── Selected extract ──
Most people would love the possibility of having a clean, renewable energy system that produces all of their electricity. As utility rates continue to climb, our summer electric bills have gotten our attention and seem to scream for an alternative solution. Many people are discovering that solar electric systems are well suited to accomplish this feat.
Unfortunately, this is a tough challenge in Missouri, because you can’t bank any excess energy produced beyond the monthly billing cycle. While other more progressive states like Illinois, New Jersey and California have an annual true-up cycle that enables them to over-produce in some months to cover a deficit in other months, a monthly true-up will only let you bank energy on the grid during a single month. If you are a net-generator at the end of the month (you produce more than you use), the utility will pay you their avoided cost, which is about 2-1/2 cents per kWh. Compare this to what you pay, which may range from 7 cents in the winter to 11 cents or more in the summer, and you can see that’s no money-maker.
You could size a solar electric system to meet an annual demand, but it’s more challenging to size it to meet a monthly demand. If you use natural gas to heat your home or business, you can come reasonably close, because higher usage in the summer is matched by higher energy production from solar. So you may have a minor deficit or surplus of energy each month, but you can come close.
John Schmieder and Bryan Wagner, owners of Community Acupuncture in St. Louis, were able to achieve a net-zero annual electricity balance on their business. They happen to be tenants in a larger building, so they only had two exterior walls to insulate from summer heat and winter cold. Their business does not have a heavy demand for power, using about 8,500 kWh of electricity annually, so it was a reasonable target for them to achieve with solar.
They originally intended to max out their roof with 28 240-watt modules, which was projected to produce enough energy to satisfy their annual demand. In fact, the system would overproduce in seven of the twelve months out of the year, resulting in a near-zero electric bill. (It could actually be more or less than zero, depending on how much the credit offset the monthly service charge.) The other five months would require a monthly payment of as little as $10 to as much as $80.
As it turned out, Ameren Missouri, the local utility providing their grid power, would not allow their customer to install a system that would produce more energy than they used in the previous 12 months, so Microgrid had to redesign the system with one less module in order to satisfy this requirement. So Community Acupuncture was only able to get as close to net-zero as allowed by the utility. One lesson learned: if you intend to achieve true net zero, you may wan to install your solar array before making energy efficiency improvements!
The remarkable thing about this project was that these business owners invested in solar as a tenant, and not the building owner. They enjoyed a great relationship with their landlord, but rationalized that since they would see a complete payback on their investment within three years, it didn’t matter if they for some reason were not able to renew their 5-year lease. They were thrilled to be using alternative energy to power their business offering an alternative form of physical therapy.
Until the Missouri state legislature adopts a more consumer-friendly net-metering law, Community Acupuncture is doing the best you can do to achieve net-zero electricity. Hopefully you can do something similar in your home or business!
───
── Excerpted records ──
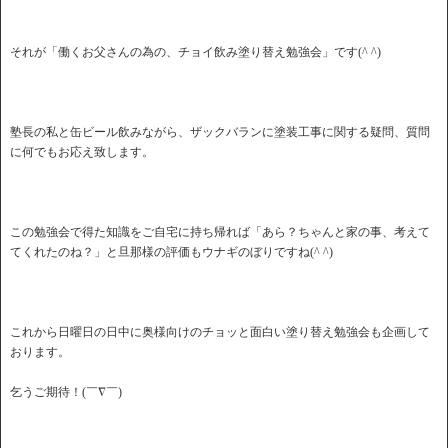
それが「働くお父さんの為の、チョイ飲み塗り替え勉強会」です(^ ^)
塾長の私と缶ビール飲みながら、ザックバランに塗装工事に関する疑問、質問
に何でもお応え致します。
この勉強会で得た知識をご自宅に持ち帰れば「あら？ちゃんと家の事、考えて
てくれたのね？」と旦那様の評価もウナギのぼりですね(^ ^)
これから日曜日の日中に奥様向けのチョッと面白い塗り替え勉強会も企画して
おります。
乞うご期待！(￣∇￣)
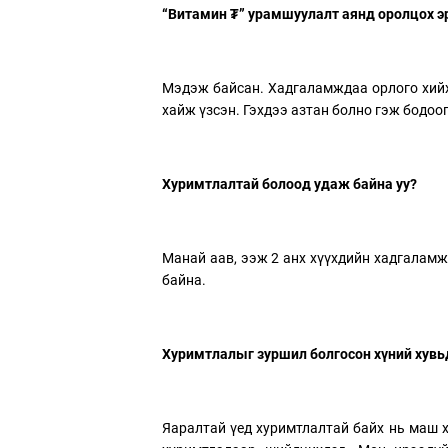
“Витамин ₮” урамшуулалт аянд оролцох э
Мэдэж байсан. Хадгаламждаа орлого хийх
хайж үзсэн. Гэхдээ азтан болно гэж бодоо
Хуримтлалтай болоод удаж байна уу?
Манай аав, ээж 2 анх хүүхдийн хадгаламж
байна.
Хуримтлалыг зуршил болгосон хүний хувь
Яаралтай үед хуримтлалтай байх нь маш х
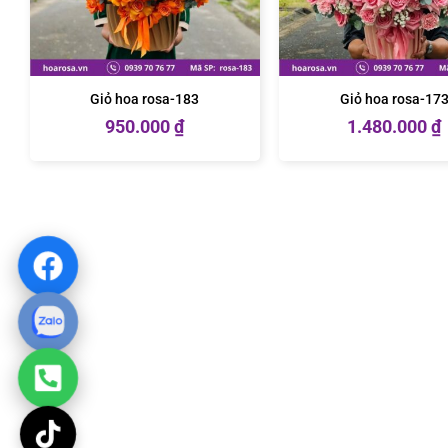
Giỏ hoa rosa-183
Giỏ hoa rosa-17
950.000
₫
1.480.000
₫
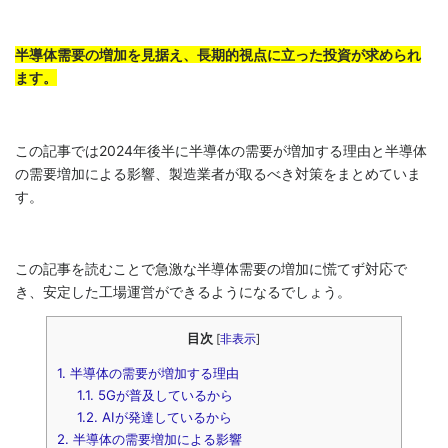
半導体需要の増加を見据え、長期的視点に立った投資が求められ
ます。
この記事では2024年後半に半導体の需要が増加する理由と半導体
の需要増加による影響、製造業者が取るべき対策をまとめていま
す。
この記事を読むことで急激な半導体需要の増加に慌てず対応で
き、安定した工場運営ができるようになるでしょう。
目次
[
非表示
]
1.
半導体の需要が増加する理由
1.1.
5Gが普及しているから
1.2.
AIが発達しているから
2.
半導体の需要増加による影響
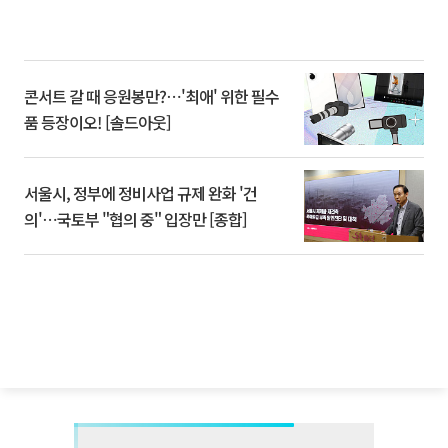
콘서트 갈 때 응원봉만?⋯'최애' 위한 필수
품 등장이오! [솔드아웃]
서울시, 정부에 정비사업 규제 완화 '건
의'⋯국토부 "협의 중" 입장만 [종합]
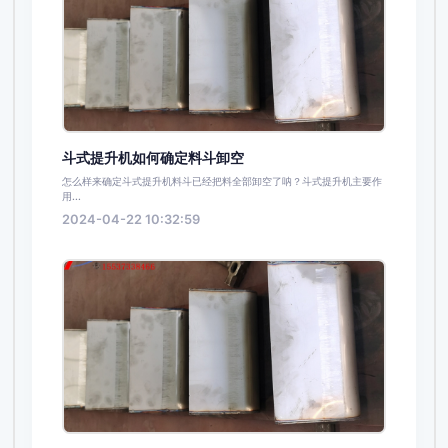
斗式提升机如何确定料斗卸空
怎么样来确定斗式提升机料斗已经把料全部卸空了呐？斗式提升机主要作
用...
2024-04-22 10:32:59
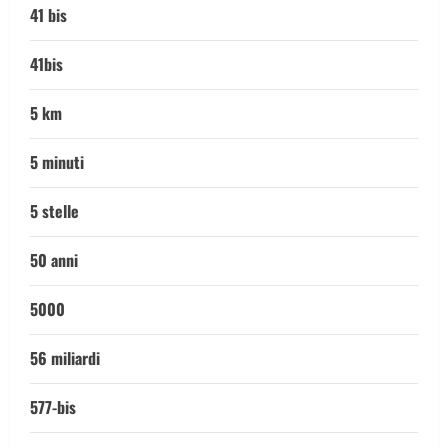
41 bis
41bis
5 km
5 minuti
5 stelle
50 anni
5000
56 miliardi
577-bis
───
# Study questions:
**A)** Translate this sentence from the solar net-zero article into Spanish: "Their business does not have a heavy demand for power, using about 8,500 kWh of electricity annually, so it was a reasonable target for them to achieve with solar."
**B)** Switch "modules" to "panels" in the part of the solar net-zero article that starts at the words "They originally intended" and stops after "much as $80.", and write that part out.

# Answers for each item:
**A)** Su negocio no tiene una gran demanda de electricidad, ya que consume unos 8.500 kWh al año, por lo que era una meta razonable de alcanzar con energía solar.

**B)**
They originally intended to max out their roof with 28 240-watt panels, which was projected to produce enough energy to satisfy their annual demand. In fact, the system would overproduce in seven of the twelve months out of the year, resulting in a near-zero electric bill. (It could actually be more or less than zero, depending on how much the credit offset the monthly service charge.) The other five months would require a monthly payment of as little as $10 to as much as $80.